---------- TEXTAUSZUG ----------

Und auch das andere, was vermeintlich über Gott gesagt wird, klingt anders. „Ich wusste, dass du ein harter Mensch bist, der erntet, wo er nicht gesät hat, und einsammelt, was er nicht ausgeteilt hat“, sagt der dritte Sklave. Ist das nicht die Beschreibung derer, die das viele Geld haben, der Kapitalisten, Aktionäre, shareholder, die arbeits- und anstrengungslos immer mehr kassieren? Man sagt, man lasse sein Geld arbeiten, aber alle wissen, dass das nicht stimmt. Es sind Menschen, die dafür schuften müssen, und die Natur, die ausgebeutet wird.
Das war zur Zeit von Jesus nicht anders. Es geht hier um fantastische Reichtümer. Bei den Talenten handelte es nicht im übertragenen Sinne um Fähigkeiten oder ein Vermögen, mit dem Gott uns begabt hat und das wir zum Wohle des Glaubens in die Gemeinde einbringen. Diese Bedeutung gewinnt das Wort erst durch die Fehldeutung dieses Gleichnisses. In der Antike war ein Talent vielmehr eine Gewichtseinheit für Geld. Es entsprach 30 bis 40 Kilo Silber. Der erste Sklave bekommt mit seinen 5 Talenten Silber also 150 bis 200 Kilo Edelmetall anvertraut. Wohlgemerkt nicht zum Besitz, lediglich zur Verwaltung. Das sind umgerechnet etwa 30.000 Denare, und ein Denar war das, was ein Tagelöhner am Tag verdiente. 5 Talente, 30.000 Tageslöhne - aber es sind für den Herren doch nur „Peanuts“, denn bei seiner Rückkehr sagt er, dass er seine Sklaven ja nur „im Kleinen“ testen wollte. Die Erfolgreichen belohnt er später mit den wirklich großen Aufgaben.
Die beiden ersten Sklaven gewinnen zu ihren Talenten jeweils die gleiche Menge dazu. Man sagt „gewinnen“, als hätten sie im Lotto gewonnen. Tatsächlich konnten schon damals solche Renditen nicht durch Arbeit in der Landwirtschaft oder in kleinen Handwerksbetrieben erarbeitet werden. Sie konnten wie heute nur durch Glücksspiel oder eher in der Finanzwirtschaft zustande kommen. In diesem Fall durch Pacht- und Steuereintreibungen, durch die gnadenlose Ausbeutung der Bevölkerung.

----------

_FRAGEN ZUM MATERIAL:_
A - Beantworten Sie zum Textauszug über das Gleichnis von den Talenten folgende Fragen:
(i) Als was für einen Menschen bezeichnet der dritte Sklave seinen Herrn?
(ii) Wie viel Silber entsprach in der Antike ein Talent?
(iii) Wodurch kamen die Gewinne der beiden ersten Sklaven in diesem Fall zustande?
B - Schreiben Sie aus dem Textauszug über das Gleichnis von den Talenten die Passage von „Und auch das“ bis „die ausgebeutet wird.“ wortgetreu ab.
C - Setzen Sie den Textauszug über das Gleichnis von den Talenten im Anschluss an seinen letzten Satz fort.
Für die Bearbeitung sind die Daten ohne Bedeutung.

---------- BEREITGESTELLTE DATEN ----------

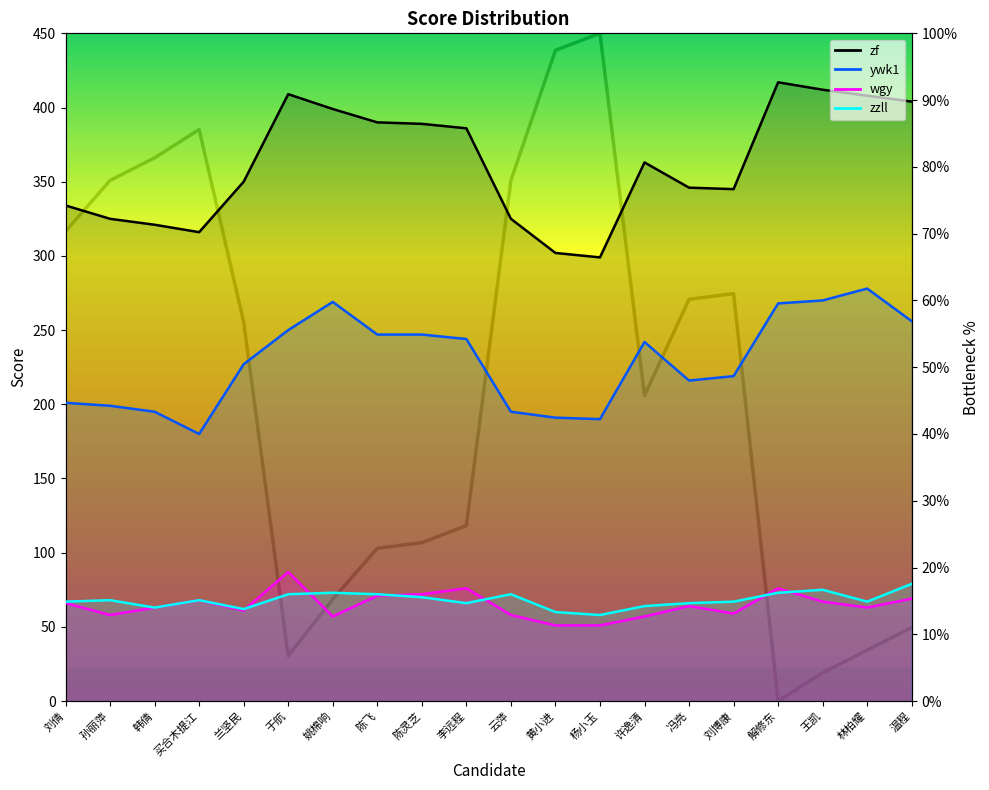

Which label corresponds to the smallest value in the chart?

黄小进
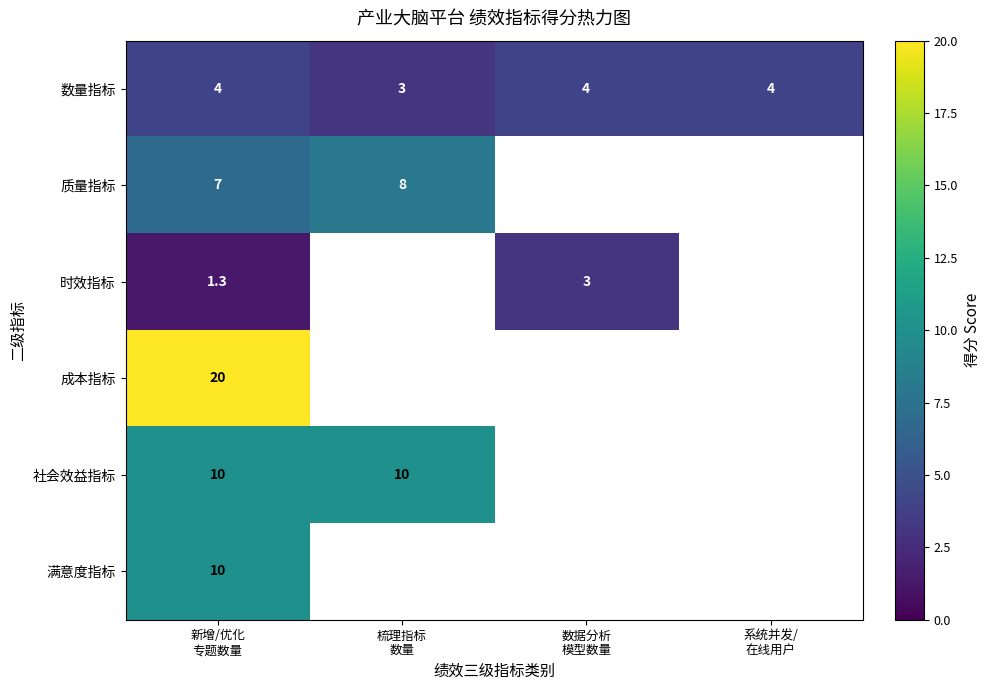

What is the greatest value displayed?

20.0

----------

_ERGEBNISSE:_
A -
(i) Als harten Menschen, der erntet, wo er nicht gesät hat, und einsammelt, was er nicht ausgeteilt hat.
(ii) 30 bis 40 Kilo Silber.
(iii) Durch Pacht- und Steuereintreibungen, also durch die gnadenlose Ausbeutung der Bevölkerung.

B -
Und auch das andere, was vermeintlich über Gott gesagt wird, klingt anders. „Ich wusste, dass du ein harter Mensch bist, der erntet, wo er nicht gesät hat, und einsammelt, was er nicht ausgeteilt hat“, sagt der dritte Sklave. Ist das nicht die Beschreibung derer, die das viele Geld haben, der Kapitalisten, Aktionäre, shareholder, die arbeits- und anstrengungslos immer mehr kassieren? Man sagt, man lasse sein Geld arbeiten, aber alle wissen, dass das nicht stimmt. Es sind Menschen, die dafür schuften müssen, und die Natur, die ausgebeutet wird.

C -
Im ersten Jahrhundert gehörte der meiste Grundbesitz einigen wenigen Reichen. 90 % der Menschen gehörten zur Unterschicht und lebten am Rande des Existenzminimums. Wenn die Ernte schlecht ausfiel, mussten sie sich das Geld für neues Saatgut leihen, allerdings oft gegen horrende Zinsen. Schnell saßen die Familien und ganze Dorfgemeinschaften in der Schuldsklaverei.
Die zeitgenössischen Quellen erzählen viel von der Gewalt der Schuldeintreibung. Und die Texte zeigen: Auch die Eintreiber waren oft Sklaven. Das war praktisch für diejenigen, die das Geld besaßen. Die Eintreiber-Sklaven waren abhängig und konnten gefoltert werden, wenn sie versagten. Und wenn sie, wie in unserer Geschichte, erfolgreich waren, konnten sie trotzdem kaum etwas behalten, denn sie waren ja selbst Besitz ihrer Herrschaften. Und jetzt spreche ich die ganze Zeit in der Vergangenheitsform, aber wir haben keine großen Schwierigkeiten, solche Verhältnisse auf die Gegenwart zu übertragen.
Der dritte Sklave, der sein Talent Silber vergräbt, spricht die Wahrheit offen aus. Er weigert sich, bei der Ausbeutung der armen Bevölkerung mitzumachen. Er ist der Held der Geschichte.
Er wird sein mutiges Handeln mit dem Leben oder zumindest mit seiner Gesundheit bezahlen. Und nun vergleicht selbst! Ist das nicht - wie bei Jesus?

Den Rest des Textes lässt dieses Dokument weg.